December 4, 2008

Augustine on facial expressions

Natural signs are those which make another thing known without any will or desire of signifying anything, the way that smoke signifies fire. For smoke does not signify because it wishes to; rather, through observation and contemplation of things experienced it is known that where smoke can be seen, there is fire beneath it. The footprint of a passing animal pertains to this genus. And the affections of a sad or angry soul are signified in the face independently of the sad or angry person's will. And any other movement of the soul may be given away on the face's indication, whatever our will in the matter.

On Christian Teaching 2.I.2, ca. 397 (rev. 427)

December 3, 2008

Augustine on number II

"The third class of mental images has mostly to do with numbers and dimensions, which exist partly in the nature of things (as when an image of the whole world springs to the mind of one who has just learned its shape), and partly in the study of geometrical figures, musical rhythms, and the infinite variety of numbers. Though I affirm that a true understanding of these things is possible, it is also true that they engender false images which are hard for reason to overcome. What is more, the very practice of dialectic is vulnerable to this evil, since in our divisions and conclusions we use mental images the way we might use counting-pebbles."

"The mind dwells on a mixture of whatever nature endows with imitable form, including things which may never have been perceived externally. But although the mind is present in everything, the origin of images is not in the mind. This is nothing to be surprised at, given that (despite our best efforts) we are not cognizant of our bodily expression and complexion before, in the throes of joy, displeasure and other such movements of the soul, we set their images in our faces. What is worthy of your surprise and contemplation is the way expressions are made to follow affections by the action of hidden numbers in the soul, independent of any drummed-up image of a bodily form. From this I hope that, when you perceive how many of the soul's movements are free of those images into which you are now inquiring, you will understand that the least likely movement by which [true knowledge of] a given body may come to the mind is meditation on sensible forms, which I do not believe the mind can experience without using the body and its senses."

Letter 7 (to Nebridius):4, 7, ca. 387/8.

November 30, 2008

Viermolengang Tweemanspolder

Augustine on number

"I find it very strange that most people esteem wisdom but consider number to be of little value, when clearly they are one and the same thing. True, Scripture says that wisdom 'reacheth from one end to another mightily, and sweetly doth she order all things.'. But perhaps the power that reaches mightily from one end to the other is number, and what is properly called wisdom is that which orders all things sweetly, with both powers belonging to wisdom as a whole.

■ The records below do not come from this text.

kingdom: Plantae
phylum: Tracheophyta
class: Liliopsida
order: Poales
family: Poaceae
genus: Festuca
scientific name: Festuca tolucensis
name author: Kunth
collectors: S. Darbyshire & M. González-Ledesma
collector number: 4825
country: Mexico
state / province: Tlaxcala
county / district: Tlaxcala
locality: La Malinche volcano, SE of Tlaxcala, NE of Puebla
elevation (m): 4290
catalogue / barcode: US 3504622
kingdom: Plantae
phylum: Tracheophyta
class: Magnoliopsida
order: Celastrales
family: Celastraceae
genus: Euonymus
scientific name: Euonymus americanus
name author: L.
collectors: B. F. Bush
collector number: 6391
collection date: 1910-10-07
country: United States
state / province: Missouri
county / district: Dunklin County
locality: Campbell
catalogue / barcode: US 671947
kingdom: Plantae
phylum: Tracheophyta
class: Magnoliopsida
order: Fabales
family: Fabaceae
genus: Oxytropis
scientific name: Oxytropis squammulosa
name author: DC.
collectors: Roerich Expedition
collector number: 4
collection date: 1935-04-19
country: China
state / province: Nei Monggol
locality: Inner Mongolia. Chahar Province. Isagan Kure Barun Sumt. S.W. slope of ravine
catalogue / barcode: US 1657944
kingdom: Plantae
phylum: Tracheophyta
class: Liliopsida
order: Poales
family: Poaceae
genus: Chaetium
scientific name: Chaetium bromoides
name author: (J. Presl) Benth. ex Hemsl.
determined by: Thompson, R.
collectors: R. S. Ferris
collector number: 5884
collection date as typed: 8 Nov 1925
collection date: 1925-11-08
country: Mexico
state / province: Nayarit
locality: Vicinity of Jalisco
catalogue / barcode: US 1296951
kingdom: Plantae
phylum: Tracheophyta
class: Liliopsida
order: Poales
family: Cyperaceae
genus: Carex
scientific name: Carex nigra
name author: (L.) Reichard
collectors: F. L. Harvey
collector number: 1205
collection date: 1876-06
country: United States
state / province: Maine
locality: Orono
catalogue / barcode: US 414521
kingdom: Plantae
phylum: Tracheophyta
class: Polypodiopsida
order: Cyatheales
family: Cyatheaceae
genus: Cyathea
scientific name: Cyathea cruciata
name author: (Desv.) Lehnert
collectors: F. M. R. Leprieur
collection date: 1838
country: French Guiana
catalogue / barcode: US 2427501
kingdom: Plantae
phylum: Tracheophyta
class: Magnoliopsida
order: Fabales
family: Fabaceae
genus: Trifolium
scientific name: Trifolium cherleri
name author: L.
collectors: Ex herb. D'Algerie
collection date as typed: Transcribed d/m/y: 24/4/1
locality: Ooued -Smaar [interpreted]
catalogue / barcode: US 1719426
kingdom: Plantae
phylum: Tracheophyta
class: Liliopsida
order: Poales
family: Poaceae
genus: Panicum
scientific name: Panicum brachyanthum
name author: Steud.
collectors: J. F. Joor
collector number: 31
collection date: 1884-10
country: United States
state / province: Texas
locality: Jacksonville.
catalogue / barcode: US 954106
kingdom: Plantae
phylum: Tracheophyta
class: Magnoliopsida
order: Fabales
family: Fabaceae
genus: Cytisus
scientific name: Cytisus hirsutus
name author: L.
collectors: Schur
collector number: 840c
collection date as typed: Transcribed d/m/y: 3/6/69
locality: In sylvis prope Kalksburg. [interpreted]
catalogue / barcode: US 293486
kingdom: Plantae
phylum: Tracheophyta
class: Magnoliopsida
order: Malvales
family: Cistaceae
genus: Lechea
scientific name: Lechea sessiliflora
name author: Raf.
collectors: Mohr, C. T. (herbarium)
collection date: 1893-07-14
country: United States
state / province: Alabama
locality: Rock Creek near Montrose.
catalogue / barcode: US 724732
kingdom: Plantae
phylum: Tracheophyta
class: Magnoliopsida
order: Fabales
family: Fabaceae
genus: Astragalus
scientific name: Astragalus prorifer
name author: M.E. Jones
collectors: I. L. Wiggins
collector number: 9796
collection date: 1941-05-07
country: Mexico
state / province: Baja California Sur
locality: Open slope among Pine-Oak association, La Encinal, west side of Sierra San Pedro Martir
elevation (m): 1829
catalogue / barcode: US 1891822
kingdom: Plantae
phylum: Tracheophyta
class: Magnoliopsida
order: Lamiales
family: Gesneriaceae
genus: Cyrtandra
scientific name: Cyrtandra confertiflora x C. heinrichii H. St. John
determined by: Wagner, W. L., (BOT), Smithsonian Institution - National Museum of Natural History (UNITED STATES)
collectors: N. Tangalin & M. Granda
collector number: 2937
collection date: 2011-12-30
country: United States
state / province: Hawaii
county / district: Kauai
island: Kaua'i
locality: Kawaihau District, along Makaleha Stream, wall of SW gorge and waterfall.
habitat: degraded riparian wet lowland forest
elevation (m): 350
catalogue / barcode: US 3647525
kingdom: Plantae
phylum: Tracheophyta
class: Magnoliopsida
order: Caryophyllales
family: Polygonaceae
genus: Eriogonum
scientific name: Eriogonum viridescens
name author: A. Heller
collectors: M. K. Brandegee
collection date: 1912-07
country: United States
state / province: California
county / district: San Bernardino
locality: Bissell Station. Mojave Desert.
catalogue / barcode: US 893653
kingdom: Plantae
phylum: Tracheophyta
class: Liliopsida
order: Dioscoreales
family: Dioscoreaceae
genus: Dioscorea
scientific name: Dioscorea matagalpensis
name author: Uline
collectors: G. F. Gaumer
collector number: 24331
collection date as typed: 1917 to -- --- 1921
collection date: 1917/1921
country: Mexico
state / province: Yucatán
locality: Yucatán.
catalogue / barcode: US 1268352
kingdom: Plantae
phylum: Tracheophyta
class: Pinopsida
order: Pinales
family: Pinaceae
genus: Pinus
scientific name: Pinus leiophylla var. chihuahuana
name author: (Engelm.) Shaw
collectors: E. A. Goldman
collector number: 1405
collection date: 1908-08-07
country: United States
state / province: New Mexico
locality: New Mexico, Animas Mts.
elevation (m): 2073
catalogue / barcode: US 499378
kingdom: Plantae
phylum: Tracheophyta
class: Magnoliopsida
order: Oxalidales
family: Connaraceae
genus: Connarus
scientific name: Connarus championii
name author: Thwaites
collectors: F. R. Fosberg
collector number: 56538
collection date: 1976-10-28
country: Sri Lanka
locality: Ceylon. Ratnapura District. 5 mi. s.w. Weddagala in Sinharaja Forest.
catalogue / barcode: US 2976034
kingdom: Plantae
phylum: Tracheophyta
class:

"Wisdom gave numbers to all things, no matter the lowliness or loftiness of their station within the material realm. While bodies (being lofty) of course have number, the power to be wise was not given to them all, nor to all souls. But to rational beings wisdom gave enough to serve as an interior seat, from which to 'order all things' endowed with number, no matter how lowly. Because our judgments on bodies are made with the same ease as our judgments on things ordered lowlier than us, the numbers of which we perceive stamped into them, we therefore reckon numbers themselves to be beneath us, and consider them of little value. But when we begin to look above ourselves as well as below, we find that numbers transcend our minds and are permanently fixed in truth itself."

On Free Choice of the Will 2.II.30-1 (ca. 394/5 CE)

November 29, 2008

Philolaus of Croton

“All things which are known have number. For it is impossible that anything at all be recognized or known, without this.”

"Number has two types all its own, odd and even... And of both types there are many forms, which each particular thing indicates [autò sēmaínei]."

44B4-5 (DK)

November 28, 2008

A simile of Empedocles

As when painters -- men about their craft
through craft instructed -- fill in upright panels
and lay their hands to multicolored substances,
in concert mixing more of some and less of others,
and arrange them into forms like unto all things,
putting forth trees and men along with women
and beasts with birds and fish nursed on water
and, superlative in honor, gods of long tenure:
Go therefore with wits ungulled into believing the source of mortal things
is any different, no matter how unutterably many come into view.
Instead, take this on divine authority for certain knowledge.

Fragment 31B21 (DK)

November 11, 2008

A story of the painter Apelles

They say that when he was painting a horse, he became so frustrated in his wish to depict the horse's lather that he flung the sponge he used for wiping pigments off his brushes—and that its impact on the picture replicated the lather of a horse.